For what it’s worth, ABC and now CNN have both said they are willing to make the debates they are hosting available for other networks to simulcast.
A real mind-bend
At a recent forum hosted by The Ankler, which reports on the entertainment industry, editor-in-chief and CEO Janice Min interviewed former White House press secretaries Dee Dee Myers and Jen Psaki. Myers was the press secretary for Bill Clinton and Psaki was the press secretary for Joe Biden.
They discussed the latest presidential poll numbers, Donald Trump’s legal issues and the latest political news.
At one point, they talk about the job and the media with Min saying, “Dee Dee didn't quite have the full right-wing machine to deal with that you did, Jen. You talk in the book about how Peter Doocy, son of ‘Fox and Friends’ (co-host) Steve Doocy, was a constant thorn in your side in the press room.”
Psaki, who now hosts her own show on MSNBC, said some decent things about Doocy but slammed Fox News in the process.
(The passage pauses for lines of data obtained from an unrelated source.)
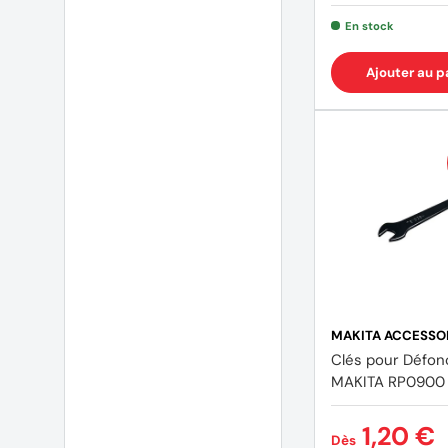
En stock
Ajouter au p
MAKITA ACCESSO
Clés pour Défo
MAKITA RP0900
1,20 €
Dès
Psaki said, “People often ask me, ‘How much did you hate that guy?’ And I'm always like, ‘No, I didn't hate him at all. I feel like it would be a real mind-bend to work for Fox. It feels like a traumatizing experience he has to live through every day. That aside, it's quite predictable what they were going to ask — if there was a winding roundabout (on Fox News) of, you know, ‘migrants at the border, here to kill all of you,’ you knew they were going to ask about immigration that day. So I didn't see it as necessarily winning the argument with him as much as using it as a forum to provide what our points were, right? When I came in, we followed Trump and an administration that was like, ‘Inject bleach, you're all liars, we hate the media.’ So there was a very low bar for me.”